Phase 2 is scheduled to begin June 15, allowing the Texas State men’s and women’s basketball teams to start voluntary workouts and workout groups to expand to 50 or less while upholding the same guidelines and precautions.

The Bobcats will transition to Phase 3 on July 6 if the first two phases go smoothly, which would open up voluntary workouts for all other sports. Higher-risk student-athletes are prohibited to begin workouts until Phase 3 and all locker rooms will be closed until the start of team camps or the beginning of the fall semester.

Spavital expects to bring in another 10-20 players during Phase 2, moving up to 85 participants in Phase 3 and having a full roster back by July 22-27 to begin fall practices.

“Everything is going to come down to how this first phase goes,” Spavital said in the statement. “If we feel comfortable, we can have more people come in. This is how most of America is going to go. There is going to be phasing in and making sure there aren’t any outbreaks, and we keep the players in a safe environment.”

The plan was put together by the University’s Continuity of Intercollegiate Athletics Work Group Committee, chaired by Executive Senior Associate Athletics Directors Travis Comer and Don Coryell. The committee also included Director of Athletics Larry Teis, Director of the Student Health Center and Texas State Chief Medical Officer Dr. Emilio Carranco, Chin-Hong Chua, Dr. Michelle Hamilton, Jason Karlik, Dr. Lisa Loyd, Dr.
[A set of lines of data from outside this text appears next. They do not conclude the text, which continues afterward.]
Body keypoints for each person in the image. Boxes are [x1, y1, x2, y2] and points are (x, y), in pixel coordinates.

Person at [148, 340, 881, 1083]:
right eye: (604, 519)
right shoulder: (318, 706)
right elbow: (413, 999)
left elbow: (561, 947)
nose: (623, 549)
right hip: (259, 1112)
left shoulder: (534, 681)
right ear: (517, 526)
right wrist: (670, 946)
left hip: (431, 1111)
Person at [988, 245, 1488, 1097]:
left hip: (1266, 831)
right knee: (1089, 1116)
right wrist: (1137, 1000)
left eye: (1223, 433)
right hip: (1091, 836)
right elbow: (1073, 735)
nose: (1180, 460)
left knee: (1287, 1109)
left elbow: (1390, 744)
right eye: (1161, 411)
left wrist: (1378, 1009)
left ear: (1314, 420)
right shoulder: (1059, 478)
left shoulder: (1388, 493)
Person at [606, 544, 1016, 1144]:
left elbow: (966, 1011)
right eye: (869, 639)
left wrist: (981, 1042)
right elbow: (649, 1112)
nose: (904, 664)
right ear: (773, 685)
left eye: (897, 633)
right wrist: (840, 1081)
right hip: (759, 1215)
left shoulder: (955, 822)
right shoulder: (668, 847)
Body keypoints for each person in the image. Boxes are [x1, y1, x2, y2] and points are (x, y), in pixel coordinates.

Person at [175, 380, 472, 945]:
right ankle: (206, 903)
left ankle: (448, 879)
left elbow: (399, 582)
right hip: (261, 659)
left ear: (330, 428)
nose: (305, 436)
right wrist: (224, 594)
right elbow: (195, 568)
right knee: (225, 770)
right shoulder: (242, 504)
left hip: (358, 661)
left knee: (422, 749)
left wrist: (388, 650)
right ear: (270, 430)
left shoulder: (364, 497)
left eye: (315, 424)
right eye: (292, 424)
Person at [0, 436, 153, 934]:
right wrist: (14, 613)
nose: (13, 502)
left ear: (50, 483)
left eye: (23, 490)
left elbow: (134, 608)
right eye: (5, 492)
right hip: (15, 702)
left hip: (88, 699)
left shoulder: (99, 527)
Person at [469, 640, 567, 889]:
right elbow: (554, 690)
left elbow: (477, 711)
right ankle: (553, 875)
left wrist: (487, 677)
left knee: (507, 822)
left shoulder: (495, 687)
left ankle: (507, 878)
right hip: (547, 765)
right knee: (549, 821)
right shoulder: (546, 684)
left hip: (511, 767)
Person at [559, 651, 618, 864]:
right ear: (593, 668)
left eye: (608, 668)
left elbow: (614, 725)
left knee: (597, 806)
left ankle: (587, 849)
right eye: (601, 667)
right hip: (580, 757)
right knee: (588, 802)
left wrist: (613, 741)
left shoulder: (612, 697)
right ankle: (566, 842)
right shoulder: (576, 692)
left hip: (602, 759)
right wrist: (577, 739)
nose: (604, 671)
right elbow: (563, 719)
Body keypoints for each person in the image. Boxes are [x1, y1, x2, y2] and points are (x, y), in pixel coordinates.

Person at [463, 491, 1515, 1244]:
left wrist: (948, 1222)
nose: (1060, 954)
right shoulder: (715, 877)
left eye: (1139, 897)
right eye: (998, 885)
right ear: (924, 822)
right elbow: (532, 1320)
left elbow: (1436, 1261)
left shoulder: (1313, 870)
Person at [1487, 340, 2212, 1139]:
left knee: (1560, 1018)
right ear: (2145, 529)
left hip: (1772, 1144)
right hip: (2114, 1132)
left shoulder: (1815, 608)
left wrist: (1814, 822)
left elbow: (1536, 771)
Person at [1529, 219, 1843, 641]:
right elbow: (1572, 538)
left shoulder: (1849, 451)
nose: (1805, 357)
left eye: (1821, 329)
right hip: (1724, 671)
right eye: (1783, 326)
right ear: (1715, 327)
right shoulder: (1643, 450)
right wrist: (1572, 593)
Rosanne Proite, John Root, Tracy Shoemake, Kelsey Solis, Jeremy Stolfa, and student-athletes Brooke Blackwell, Gabrielle Jones, Kenedi Rutherford and Tyler Vitt.

Texas State was one of five Sun Belt schools that returned on June 1, joining Louisiana-Monroe, Georgia Southern, Georgia State and Troy.

“I want to thank all the members of the committee, including department staff, university personnel, and student-athletes who have had great discussions on how to make our return to campus as safe as possible,” Teis said in a statement. “Our number one priority is the general health and safety of our student-athletes, coaches, and staff, and all of these precautions include recommendations by Dr. Carranco, and Dr. Bryant Frazier, Texas State Sports Medicine Coordinator.”

The University did not detail in its press release what steps would be taken in a worst-case scenario in which multiple team members test positive, or at what point workouts would be shut down. However, a school spokesperson did say that Texas State would follow the proper guidelines set by the NCAA and Sun Belt.

The maroon and gold are scheduled to host SMU at Bobcat Stadium in the 2020 season opener on September 5.